Continue to ask yourself: Are my students being treated with the same humanity and dignity that I expect for my own children, my friends, myself? If the answer is no, experience the pain of that and decide how action will arise in you.
4. Pay attention to how some benefit from the oppressive circumstances that bind others.
For instance, if your children attend a well-funded school and you teach yoga in a poorly funded school—yet both schools are within the same district—it could be said that your children are benefiting from the suffering of the children you teach. Might it be part of your mindfulness practice to advocate for a more equitable distribution of district funding?
In another example, if you are teaching yoga to prisoners who are incarcerated for illegal drug use or sales and you too sold some marijuana in high school but weren’t caught (or perhaps you own a share in the new neighborhood dispensary, now that marijuana is legal in your state), how is your freedom and profit related to the suffering of your students who live in captivity? How might your awareness lead to greater equity?
5. Notice what arises from practices of mindfulness and interconnection and then discuss collective action with others.
Be gentle with yourself during the process of gaining awareness and learning. Allies and accomplices can help you gain knowledge about funding and policies. Develop communities in which you can openly discuss social inequities that are based on resources, race, gender, and ability.
Not only does having these discussions “off the mat” lead to greater awareness and learning as well as greater opportunities to collaborate for equity, they help us to become better yoga teachers. We become more aware of who feels comfortable in or excluded from the practice itself and how we might promote greater access.
Mindfulness practice is not just about the benefits of calming our own vrittis, it’s about coming to see clearly, feel deeply, and act responsibly. There will always be different interpretations of social circumstances and discomfort is bound to arise, but as yoga teachers, we can do our best to acknowledge not only a desire to help, but our interconnectedness and privileges.

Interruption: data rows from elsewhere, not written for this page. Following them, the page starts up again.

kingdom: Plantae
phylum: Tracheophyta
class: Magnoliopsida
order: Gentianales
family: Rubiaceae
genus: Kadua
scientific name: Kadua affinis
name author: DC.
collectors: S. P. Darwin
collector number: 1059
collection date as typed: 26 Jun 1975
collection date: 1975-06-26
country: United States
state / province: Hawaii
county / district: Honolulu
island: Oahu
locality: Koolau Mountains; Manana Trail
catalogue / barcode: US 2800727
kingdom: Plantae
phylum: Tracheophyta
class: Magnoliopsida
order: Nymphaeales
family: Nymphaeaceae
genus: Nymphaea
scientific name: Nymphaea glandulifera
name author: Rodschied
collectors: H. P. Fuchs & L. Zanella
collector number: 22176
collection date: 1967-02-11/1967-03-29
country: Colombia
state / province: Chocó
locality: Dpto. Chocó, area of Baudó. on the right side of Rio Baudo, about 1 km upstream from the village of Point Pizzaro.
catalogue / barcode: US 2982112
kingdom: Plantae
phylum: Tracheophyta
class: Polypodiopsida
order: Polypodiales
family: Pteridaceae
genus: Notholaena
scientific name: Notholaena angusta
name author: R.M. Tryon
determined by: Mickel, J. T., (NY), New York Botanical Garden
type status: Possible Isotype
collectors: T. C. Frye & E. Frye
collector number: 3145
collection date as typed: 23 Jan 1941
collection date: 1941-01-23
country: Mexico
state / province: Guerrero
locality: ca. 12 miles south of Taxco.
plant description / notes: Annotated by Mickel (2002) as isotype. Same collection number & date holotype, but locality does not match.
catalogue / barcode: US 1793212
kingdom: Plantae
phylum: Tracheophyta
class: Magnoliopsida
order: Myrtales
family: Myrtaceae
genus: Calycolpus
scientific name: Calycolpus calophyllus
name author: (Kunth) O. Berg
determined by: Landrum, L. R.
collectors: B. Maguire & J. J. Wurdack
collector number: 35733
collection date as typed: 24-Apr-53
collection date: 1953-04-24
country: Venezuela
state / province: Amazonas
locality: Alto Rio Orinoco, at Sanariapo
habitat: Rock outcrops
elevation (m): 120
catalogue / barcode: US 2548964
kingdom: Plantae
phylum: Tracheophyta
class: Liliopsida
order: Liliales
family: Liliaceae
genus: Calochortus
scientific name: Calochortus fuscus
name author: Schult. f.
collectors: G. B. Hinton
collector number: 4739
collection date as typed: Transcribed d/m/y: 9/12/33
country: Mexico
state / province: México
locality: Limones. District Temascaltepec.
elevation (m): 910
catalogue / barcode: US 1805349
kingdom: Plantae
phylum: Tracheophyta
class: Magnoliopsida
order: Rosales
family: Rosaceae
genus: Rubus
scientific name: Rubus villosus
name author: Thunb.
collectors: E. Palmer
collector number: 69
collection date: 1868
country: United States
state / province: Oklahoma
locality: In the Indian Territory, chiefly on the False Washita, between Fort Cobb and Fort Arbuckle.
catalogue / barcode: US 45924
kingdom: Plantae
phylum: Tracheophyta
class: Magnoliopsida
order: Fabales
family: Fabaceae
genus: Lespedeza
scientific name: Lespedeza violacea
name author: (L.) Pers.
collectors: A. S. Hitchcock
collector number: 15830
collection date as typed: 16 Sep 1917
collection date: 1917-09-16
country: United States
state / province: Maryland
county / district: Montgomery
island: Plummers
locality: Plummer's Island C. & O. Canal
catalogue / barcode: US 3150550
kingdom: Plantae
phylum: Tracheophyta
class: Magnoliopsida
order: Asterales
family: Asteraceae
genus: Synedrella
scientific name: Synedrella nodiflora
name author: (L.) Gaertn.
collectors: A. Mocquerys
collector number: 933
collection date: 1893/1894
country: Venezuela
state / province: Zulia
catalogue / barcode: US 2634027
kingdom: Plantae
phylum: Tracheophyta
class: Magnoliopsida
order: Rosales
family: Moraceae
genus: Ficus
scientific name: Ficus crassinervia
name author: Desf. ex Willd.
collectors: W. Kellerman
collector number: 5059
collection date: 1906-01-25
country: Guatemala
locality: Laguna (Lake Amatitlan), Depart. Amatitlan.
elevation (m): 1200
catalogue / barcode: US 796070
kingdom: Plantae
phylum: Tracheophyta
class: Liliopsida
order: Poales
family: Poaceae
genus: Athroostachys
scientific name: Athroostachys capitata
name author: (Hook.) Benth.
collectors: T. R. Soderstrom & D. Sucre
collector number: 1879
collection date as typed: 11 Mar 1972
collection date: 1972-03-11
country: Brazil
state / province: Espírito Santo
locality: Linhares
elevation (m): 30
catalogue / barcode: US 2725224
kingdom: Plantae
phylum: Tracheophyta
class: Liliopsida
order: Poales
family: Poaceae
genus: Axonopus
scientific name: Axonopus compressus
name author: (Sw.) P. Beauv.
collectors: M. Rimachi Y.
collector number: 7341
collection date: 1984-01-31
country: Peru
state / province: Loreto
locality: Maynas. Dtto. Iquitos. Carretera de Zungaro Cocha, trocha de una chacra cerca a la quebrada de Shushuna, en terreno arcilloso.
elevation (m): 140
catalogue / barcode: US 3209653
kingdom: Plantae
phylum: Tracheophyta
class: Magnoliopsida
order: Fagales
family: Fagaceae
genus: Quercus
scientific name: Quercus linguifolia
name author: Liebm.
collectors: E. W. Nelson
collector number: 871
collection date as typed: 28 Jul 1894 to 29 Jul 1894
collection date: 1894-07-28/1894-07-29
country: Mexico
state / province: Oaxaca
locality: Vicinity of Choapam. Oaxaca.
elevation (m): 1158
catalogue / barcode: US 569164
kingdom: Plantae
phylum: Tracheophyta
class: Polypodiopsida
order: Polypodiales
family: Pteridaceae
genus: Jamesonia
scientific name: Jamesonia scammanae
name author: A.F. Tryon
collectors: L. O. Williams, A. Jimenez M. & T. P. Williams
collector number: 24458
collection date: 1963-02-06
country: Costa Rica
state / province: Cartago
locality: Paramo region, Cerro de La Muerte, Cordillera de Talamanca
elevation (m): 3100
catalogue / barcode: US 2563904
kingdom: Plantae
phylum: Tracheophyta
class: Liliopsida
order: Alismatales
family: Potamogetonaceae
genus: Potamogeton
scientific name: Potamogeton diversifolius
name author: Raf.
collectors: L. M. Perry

Bringing our teaching practice to diverse yoga communities is a gift, especially in cultures where economic and racial segregation are the norm, as they are in the United States. Chances are, we will come to notice how our yoga practices and traditions have been colonized by ego, greed, and loneliness too, and that awareness, once passed on, will help the next generation of practitioners deepen their practice and ability to serve as well.